- _Exercise_
When you copy the data that follows, reproduce every word exactly and leave out the images.

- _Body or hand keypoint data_
━━━━━━

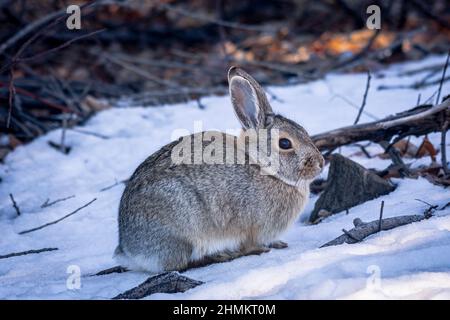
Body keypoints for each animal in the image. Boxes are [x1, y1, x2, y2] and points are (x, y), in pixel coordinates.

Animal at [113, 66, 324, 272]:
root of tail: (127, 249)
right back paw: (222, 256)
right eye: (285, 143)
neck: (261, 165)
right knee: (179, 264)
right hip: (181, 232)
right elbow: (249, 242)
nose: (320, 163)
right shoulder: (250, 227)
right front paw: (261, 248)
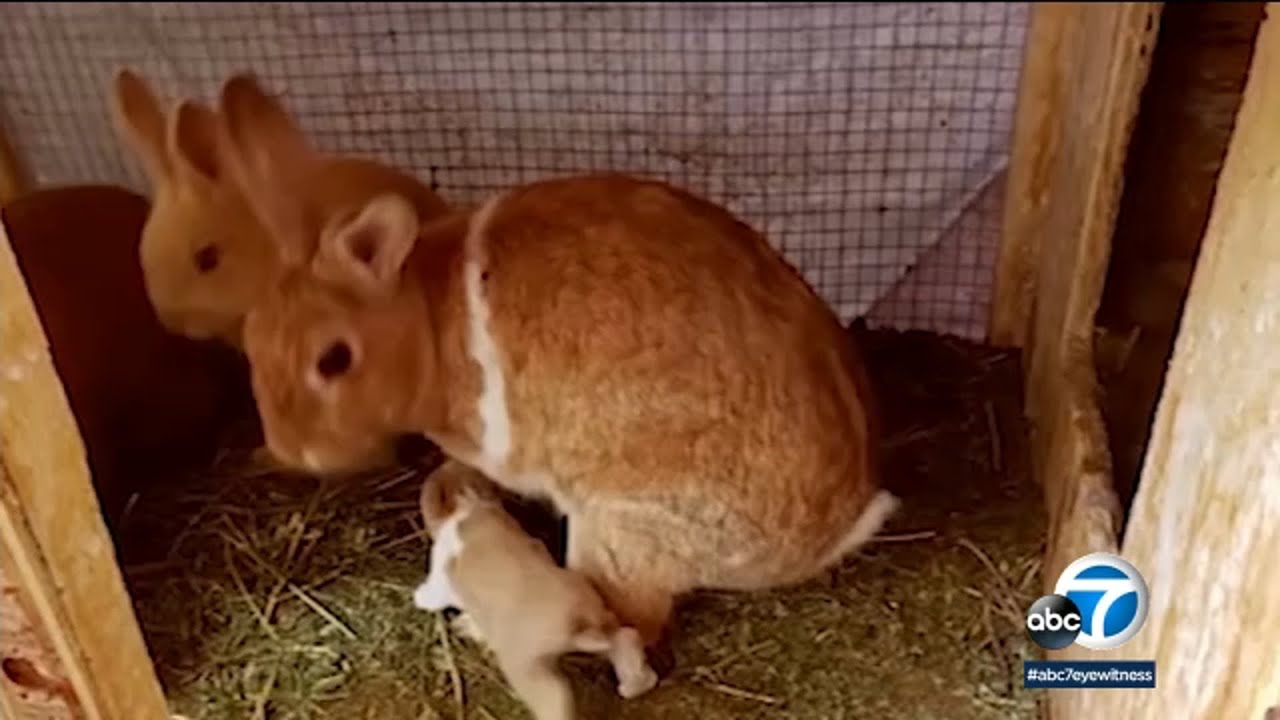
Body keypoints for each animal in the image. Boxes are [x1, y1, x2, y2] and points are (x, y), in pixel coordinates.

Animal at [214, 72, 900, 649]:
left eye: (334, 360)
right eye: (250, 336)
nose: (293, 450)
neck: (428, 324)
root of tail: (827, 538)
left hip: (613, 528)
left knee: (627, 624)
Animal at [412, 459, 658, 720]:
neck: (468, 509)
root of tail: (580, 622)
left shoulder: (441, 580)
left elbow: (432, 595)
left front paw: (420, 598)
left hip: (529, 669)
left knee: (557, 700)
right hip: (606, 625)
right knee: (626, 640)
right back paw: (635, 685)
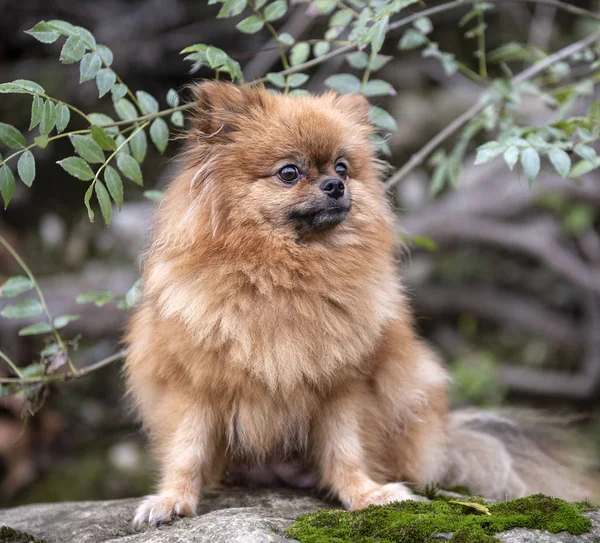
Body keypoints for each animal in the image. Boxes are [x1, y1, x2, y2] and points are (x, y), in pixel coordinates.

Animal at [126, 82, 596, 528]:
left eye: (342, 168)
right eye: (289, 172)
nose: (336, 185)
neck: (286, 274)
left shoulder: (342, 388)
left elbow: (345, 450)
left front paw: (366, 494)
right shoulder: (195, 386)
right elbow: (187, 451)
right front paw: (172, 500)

━━━━━━

- _Task result_
Body keypoints for each animal in the image. Boxes are [x1, y1, x2, y2] and points are (x, y), in pixel coordinates.

Animal at [113, 66, 324, 272]:
root of tail: (127, 249)
right back paw: (222, 256)
right eye: (285, 143)
neck: (261, 165)
right knee: (179, 264)
right hip: (181, 232)
right elbow: (249, 242)
nose: (320, 163)
right shoulder: (250, 227)
right front paw: (261, 248)
Body keypoints for each animal in the image. Boxes are [x1, y1, x2, y2] and points are (x, y), in pixel coordinates.

Animal at [214, 72, 900, 649]:
left eye: (334, 360)
right eye: (250, 336)
nose: (293, 450)
neck: (428, 324)
root of tail: (827, 538)
left hip: (613, 528)
left knee: (627, 624)
Animal at [412, 459, 658, 720]:
neck: (468, 509)
root of tail: (580, 622)
left shoulder: (441, 580)
left elbow: (432, 595)
left front paw: (420, 598)
left hip: (529, 669)
left knee: (557, 700)
right hip: (606, 625)
right knee: (626, 640)
right back paw: (635, 685)
Body keypoints for each animal in the image. Boxes are [x1, y1, x2, y2] and points are (x, y), in pixel coordinates.

Animal at [126, 82, 596, 528]:
left eye: (342, 168)
right eye: (289, 172)
nose: (336, 185)
neck: (286, 274)
left shoulder: (342, 388)
left elbow: (345, 450)
left front paw: (366, 494)
right shoulder: (195, 386)
right elbow: (187, 451)
right front paw: (172, 500)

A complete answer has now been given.